## Assigned task:
Look through the data below and, wherever a line carries the word "must", please copy that line.
-------- Data excerpts
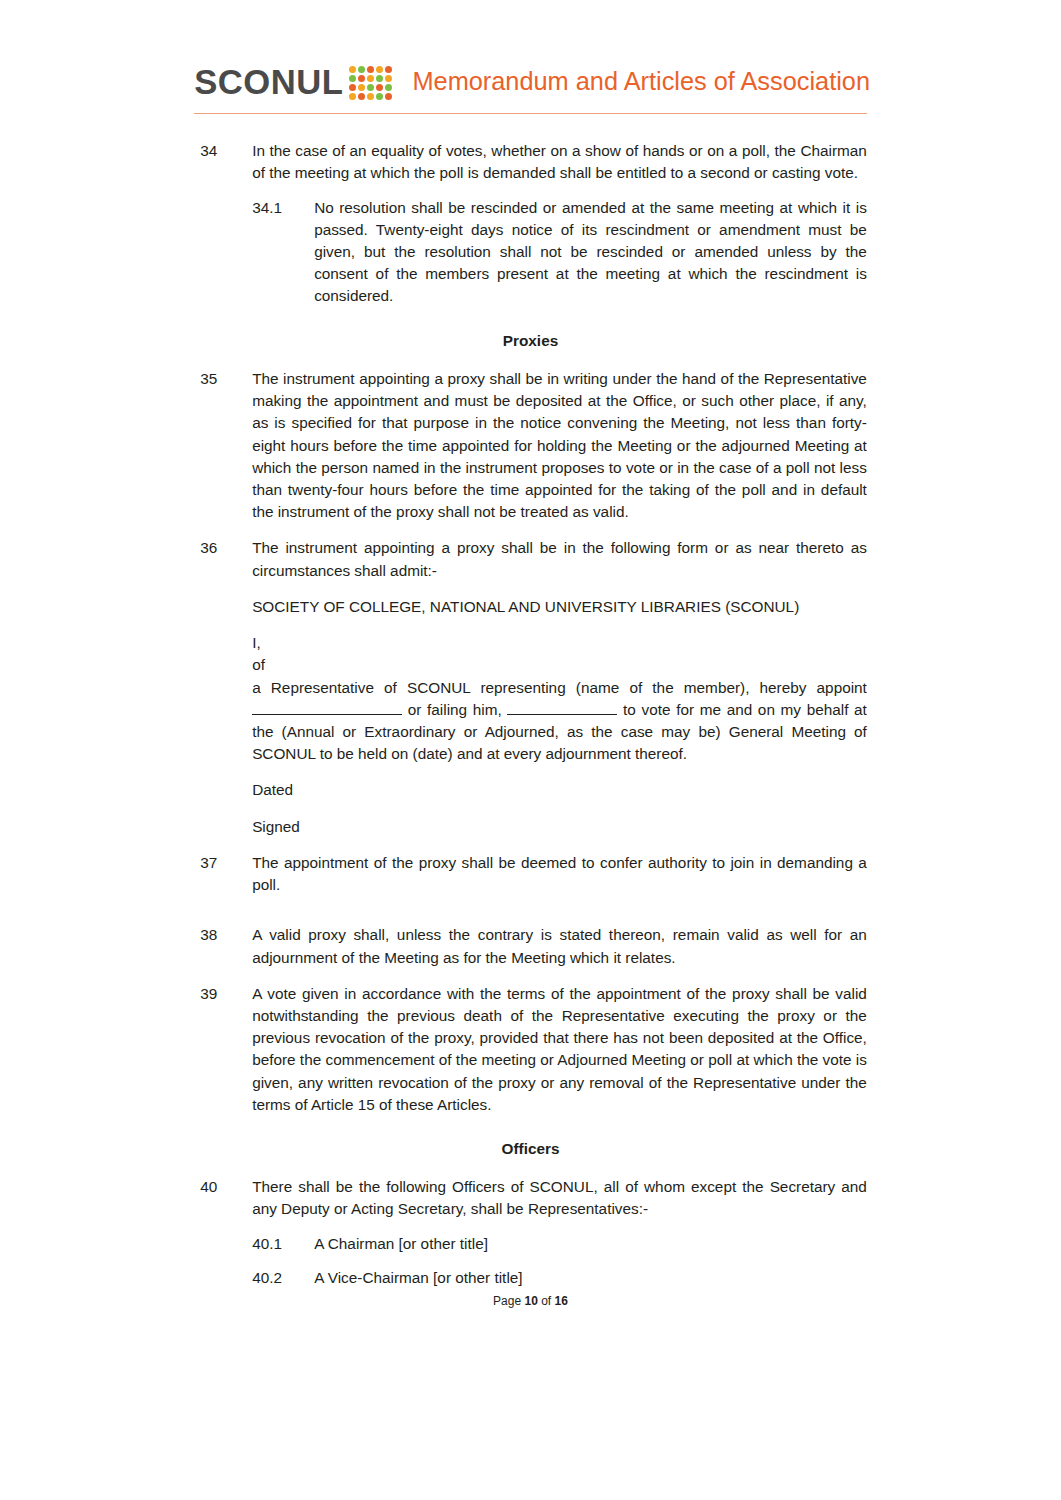SCONUL
Memorandum and Articles of Association
34
In the case of an equality of votes, whether on a show of hands or on a poll, the Chairman of the meeting at which the poll is demanded shall be entitled to a second or casting vote.
34.1
No resolution shall be rescinded or amended at the same meeting at which it is passed. Twenty-eight days notice of its rescindment or amendment must be given, but the resolution shall not be rescinded or amended unless by the consent of the members present at the meeting at which the rescindment is considered.
Proxies
35
The instrument appointing a proxy shall be in writing under the hand of the Representative making the appointment and must be deposited at the Office, or such other place, if any, as is specified for that purpose in the notice convening the Meeting, not less than forty-eight hours before the time appointed for holding the Meeting or the adjourned Meeting at which the person named in the instrument proposes to vote or in the case of a poll not less than twenty-four hours before the time appointed for the taking of the poll and in default the instrument of the proxy shall not be treated as valid.
36
The instrument appointing a proxy shall be in the following form or as near thereto as circumstances shall admit:-
SOCIETY OF COLLEGE, NATIONAL AND UNIVERSITY LIBRARIES (SCONUL)
I,
of
a Representative of SCONUL representing (name of the member), hereby appoint or failing him, to vote for me and on my behalf at the (Annual or Extraordinary or Adjourned, as the case may be) General Meeting of SCONUL to be held on (date) and at every adjournment thereof.
Dated
Signed
37
The appointment of the proxy shall be deemed to confer authority to join in demanding a poll.
38
A valid proxy shall, unless the contrary is stated thereon, remain valid as well for an adjournment of the Meeting as for the Meeting which it relates.
39
A vote given in accordance with the terms of the appointment of the proxy shall be valid notwithstanding the previous death of the Representative executing the proxy or the previous revocation of the proxy, provided that there has not been deposited at the Office, before the commencement of the meeting or Adjourned Meeting or poll at which the vote is given, any written revocation of the proxy or any removal of the Representative under the terms of Article 15 of these Articles.
Officers
40
There shall be the following Officers of SCONUL, all of whom except the Secretary and any Deputy or Acting Secretary, shall be Representatives:-
40.1
A Chairman [or other title]
40.2
A Vice-Chairman [or other title]
Page 10 of 16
----------------
## Response:
No resolution shall be rescinded or amended at the same meeting at which it is passed. Twenty-eight days notice of its rescindment or amendment must be given, but the resolution shall not be rescinded or amended unless by the consent of the members present at the meeting at which the rescindment is considered.
The instrument appointing a proxy shall be in writing under the hand of the Representative making the appointment and must be deposited at the Office, or such other place, if any, as is specified for that purpose in the notice convening the Meeting, not less than forty-eight hours before the time appointed for holding the Meeting or the adjourned Meeting at which the person named in the instrument proposes to vote or in the case of a poll not less than twenty-four hours before the time appointed for the taking of the poll and in default the instrument of the proxy shall not be treated as valid.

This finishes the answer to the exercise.